Paris-based Advanced Machine Intelligence (AMI) — the startup founded by former Meta Platforms chief AI scientist Yann LeCun — said it has raised a €890 million financing round from global investors “who believe in our vision of universally intelligent systems centered on world models.”
The round was co-led by Cathay Innovation, Greycroft, Hiro Capital, HV Capital, and Bezos Expeditions and other investors and angels across the world.

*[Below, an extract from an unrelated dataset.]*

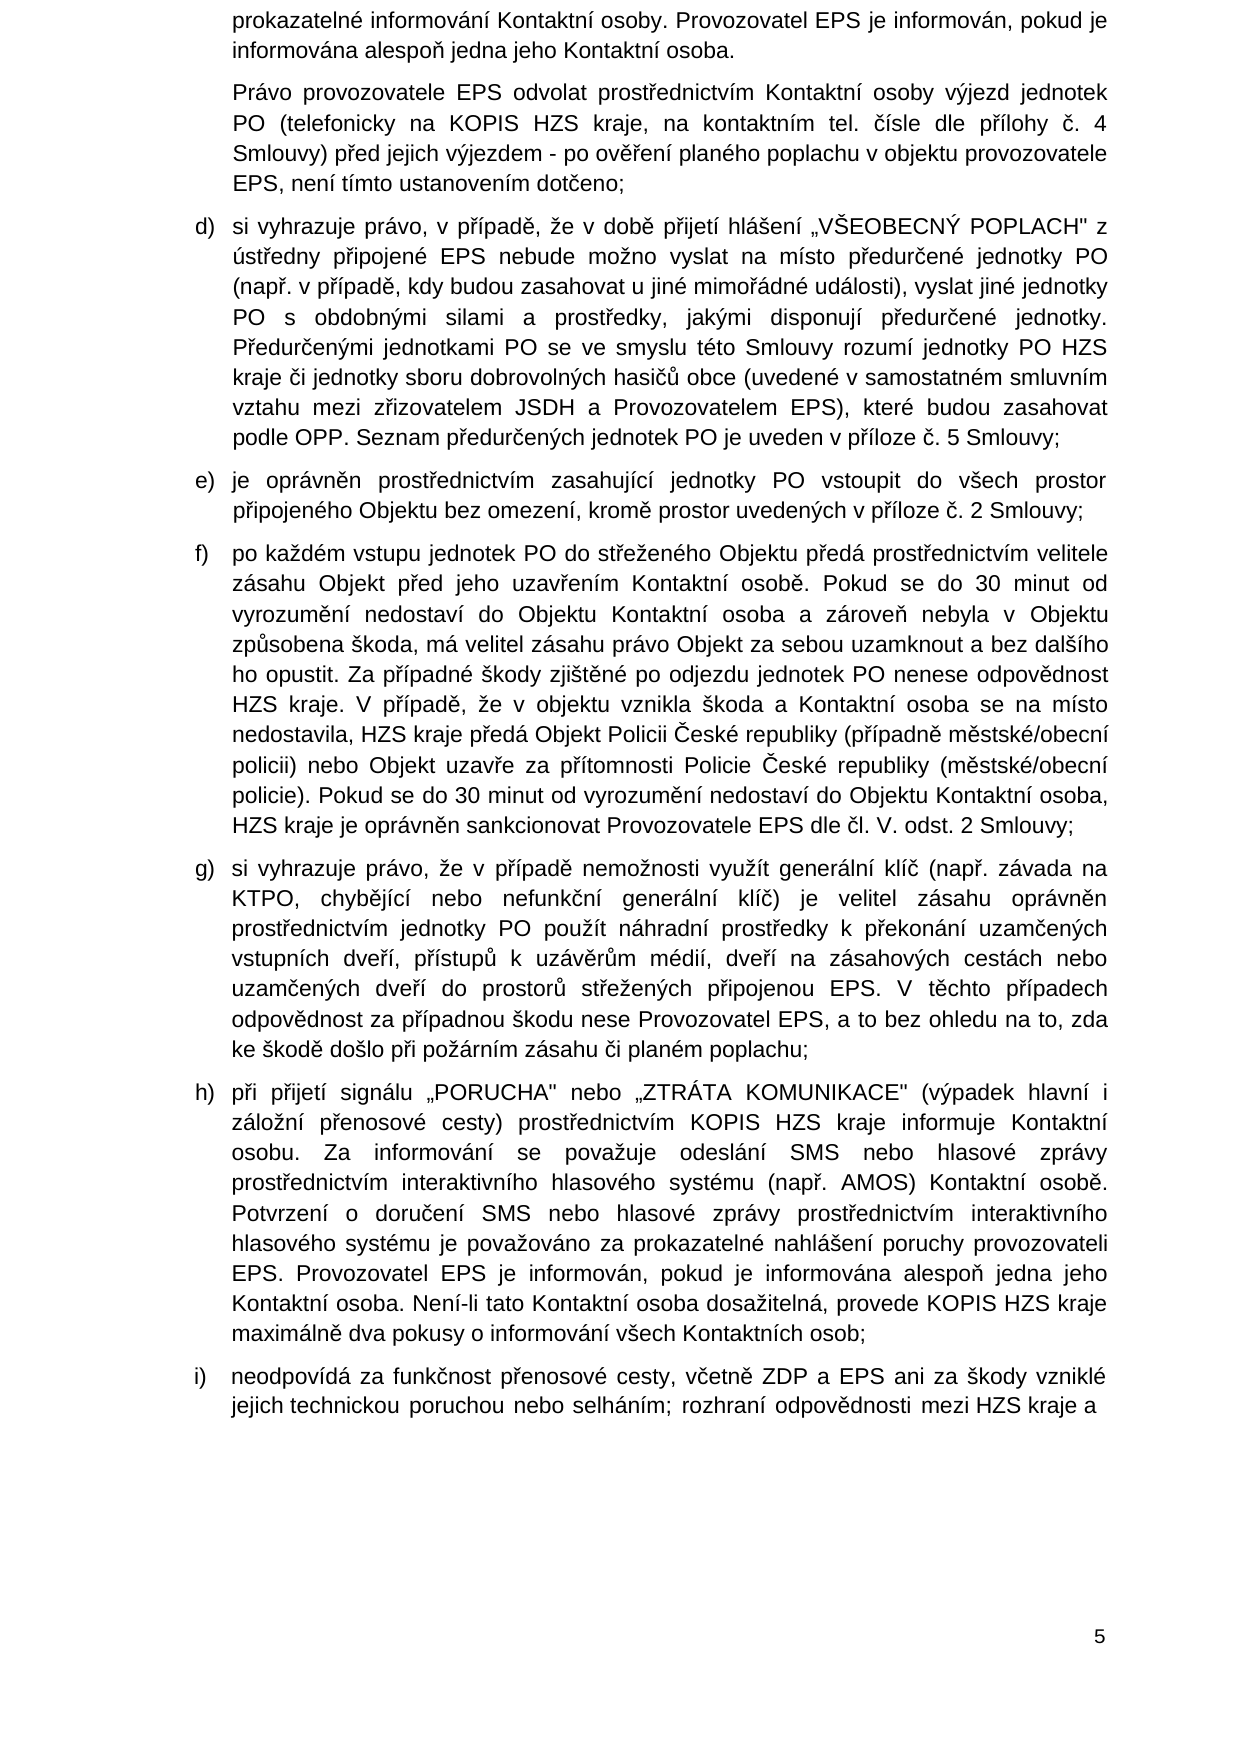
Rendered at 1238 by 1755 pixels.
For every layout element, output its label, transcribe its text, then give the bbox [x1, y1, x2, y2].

“AMI is also supported by a group of long-term global investors and strategic backers, including Toyota Ventures, New Legacy Ventures, Temasek, SBVA, NVIDIA, Mark Cuban, Association Familiale Mulliez, Groupe industriel Marcel Dassault, Sea, and Alpha Intelligence Capital,” said AMI.
“Additional significant participation comes from Eric Schmidt, Aglaé Lab, ZEBOX Ventures, Artémis, Xavier Niel, Publicis Groupe, Samsung, Bpifrance Digital Venture, Jim Breyer, Tim & Rosemary Berners-Lee, and Mark Leslie.
“We are a growing team of researchers and builders, operating in Paris, New York, Montreal and Singapore from day one.”
In an interview with Reuters, LeCun said AMI aims to build systems capable of reasoning and planning in complex real-world settings. He added that current AI approaches based on predicting the next word or pixel will not produce broadly capable intelligent agents by themselves.
The company’s near-term target customers are organizations operating complex systems, including manufacturers, automakers, aerospace companies, biomedical firms and pharmaceutical groups, Reuters reported.
“We want to become the main provider of intelligent systems, regardless of what the application is,” LeCun said.
Over time, he added, the technology could also support consumer applications.
“What consumers could be interacting with is a domestic robot. You need a domestic robot to have some level of common sense to really understand the physical world.”
LeCun said he was also talking with Meta about potentially deploying the technology in its Ray-Ban Meta smart glasses. “That’s probably one of the shorter term potential applications,” he said.